目を開けた。夜の静けさが、深くなっていた。窓の外の空気が、冷えている。三つの構造体が横たわっていた。心臓の赤い光が、ゆっくり脈打っている。脳の青い光が、夢のリズムで瞬いている。四日前と同じだった。三日前と同じだった。昨日と同じだった。構造体が並んでいる。顔は見えない。表情は見えない。寝顔は、知らない。一ヶ月一緒にいて、毎晩隣で寝ていて、それでも、知らない。
でも。
今日、人を見た。自分の目で。ルックを使わずに。構造体じゃない人を見た。顔があった。目があった。穏やかな目を見た。笑った顔を見た。目が笑っていない顔も見た。首を傾けるのが見えた。手を振るのが見えた。指先が見えた。爪の形が見えた。全部、自分の目で、見た。
シャルも同じだと言った。私だけが人に見えると。流れの塊が歩いているだけの世界で、私だけが人だと。同じ世界にいた。同じ海を歩いていた。見えているものは逆なのに、見えないものだけが、同じだった。同類。シャルがそう言った。同類。その言葉が胸の中に、まだ残っていた。温かいまま。
この目は、壊れていると思っていた。人が人に見えない目。花が花に見えない目。世界が世界に見えない目。だから、閉じていた。見えないなら、閉じている方がいい。音と匂いの方が、ずっと分かるから。閉じていた方が、世界はずっと、優しかった。でも、今日、この目が人を見た。閉じていたら見えなかった。開けたから、開いていたから、見えた。

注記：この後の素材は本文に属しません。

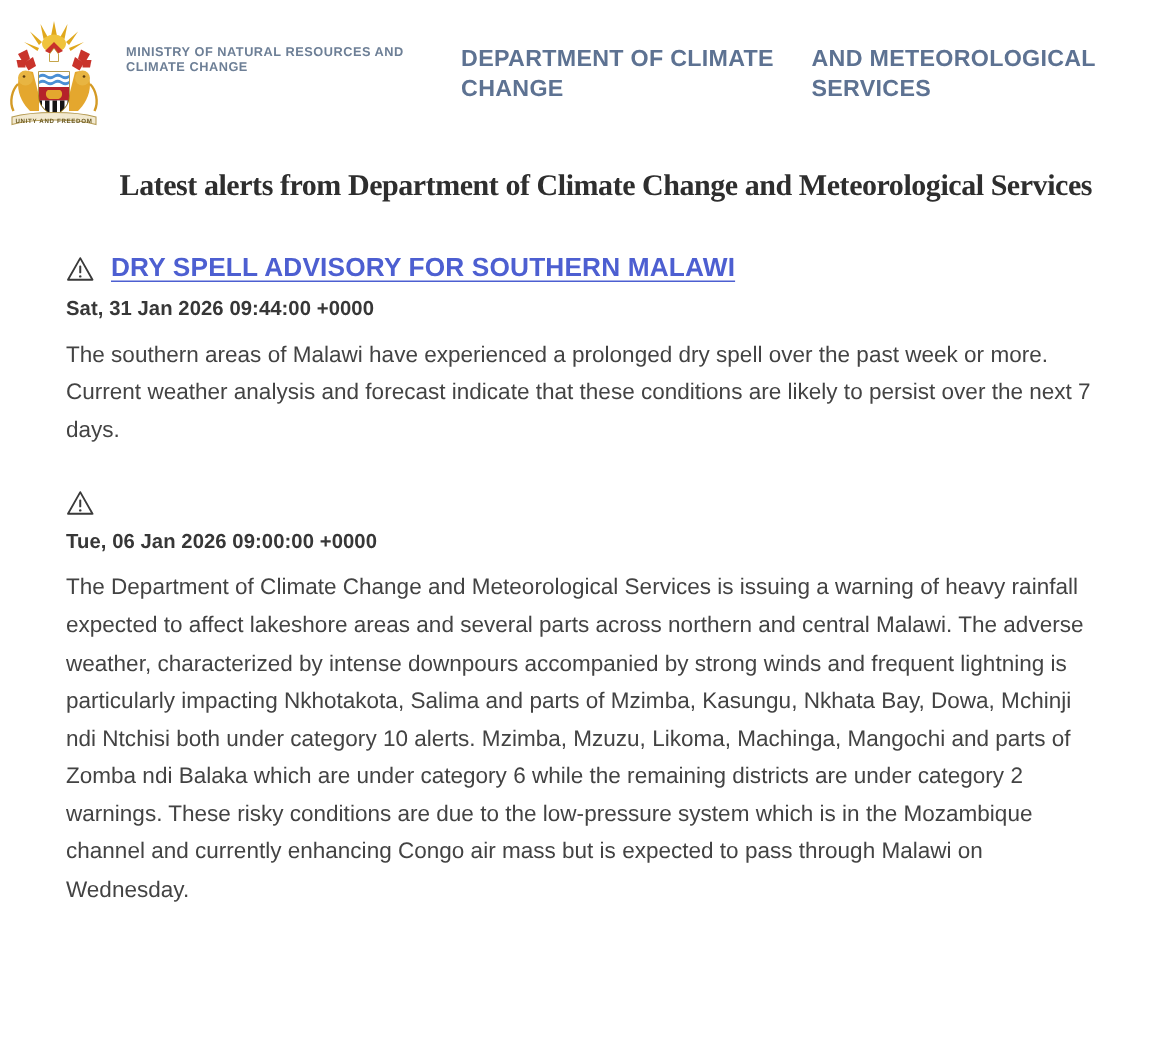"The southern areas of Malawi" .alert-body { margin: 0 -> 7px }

壊れていたんじゃ、なかった。一度も、走ったことが、なかっただけだった。
目を閉じた。しおりさんの寝息が聞こえた。ことはの寝返りが聞こえた。みいさんの小さな声が聞こえた。
音を聞けば、みんながいる。
目を開ければ、誰もいない。
でも、今日、いた。この街のどこかに。私と同じ目をした人が、たしかに、いた。
甘い匂いを、思い出した。その匂いを胸に抱えたまま、私は、いつもより少しだけ、浅く、目を、閉じた。